WHAT YOU SHOULD DO —
For the records that follow, give the number of lines in which the word "instalación" occurs, with nothing added.

---

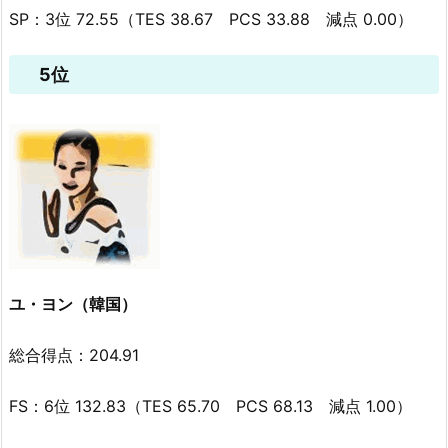
SP：3位 72.55（TES 38.67 PCS 33.88 減点 0.00）
5位
ユ・ヨン（韓国）
総合得点：204.91
FS：6位 132.83（TES 65.70 PCS 68.13 減点 1.00）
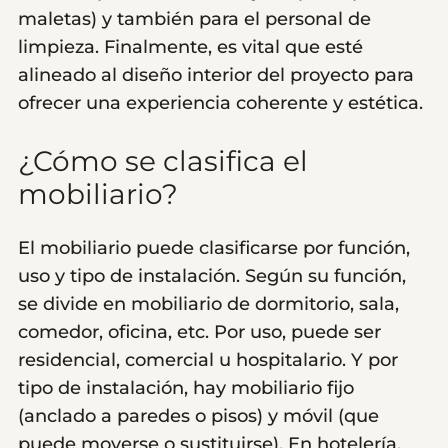
maletas) y también para el personal de
limpieza. Finalmente, es vital que esté
alineado al diseño interior del proyecto para
ofrecer una experiencia coherente y estética.
¿Cómo se clasifica el
mobiliario?
El mobiliario puede clasificarse por función,
uso y tipo de instalación. Según su función,
se divide en mobiliario de dormitorio, sala,
comedor, oficina, etc. Por uso, puede ser
residencial, comercial u hospitalario. Y por
tipo de instalación, hay mobiliario fijo
(anclado a paredes o pisos) y móvil (que
puede moverse o sustituirse). En hotelería,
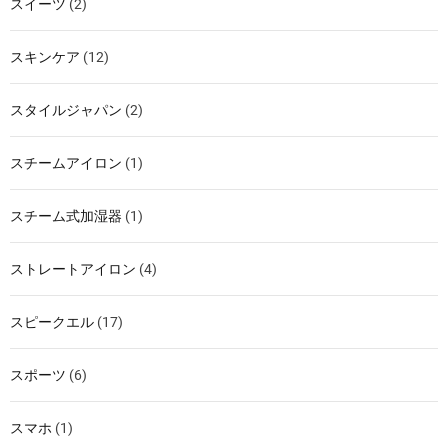
スイーツ
(2)
スキンケア
(12)
スタイルジャパン
(2)
スチームアイロン
(1)
スチーム式加湿器
(1)
ストレートアイロン
(4)
スピークエル
(17)
スポーツ
(6)
スマホ
(1)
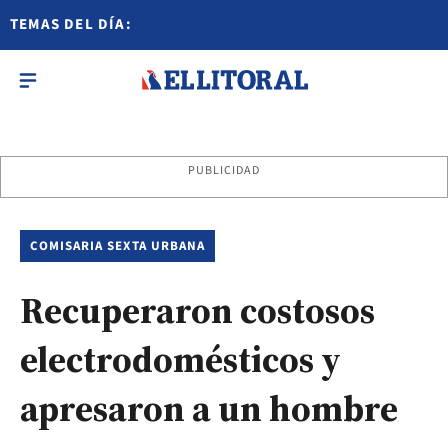
TEMAS DEL DÍA:
PUBLICIDAD
COMISARIA SEXTA URBANA
Recuperaron costosos
electrodomésticos y
apresaron a un hombre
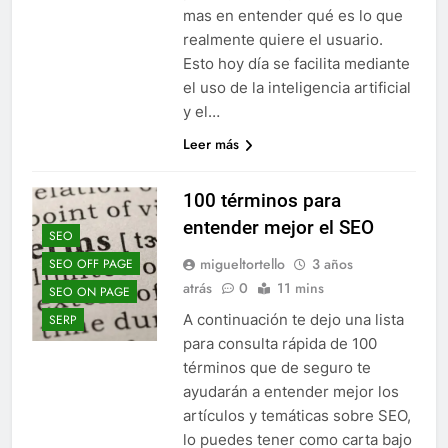
mas en entender qué es lo que
realmente quiere el usuario.
Esto hoy día se facilita mediante
el uso de la inteligencia artificial
y el…
Leer más
100 términos para
entender mejor el SEO
SEO
migueltortello
3 años
SEO OFF PAGE
atrás
0
11 mins
SEO ON PAGE
A continuación te dejo una lista
SERP
para consulta rápida de 100
términos que de seguro te
ayudarán a entender mejor los
artículos y temáticas sobre SEO,
lo puedes tener como carta bajo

---

ANSWER SECTION —
2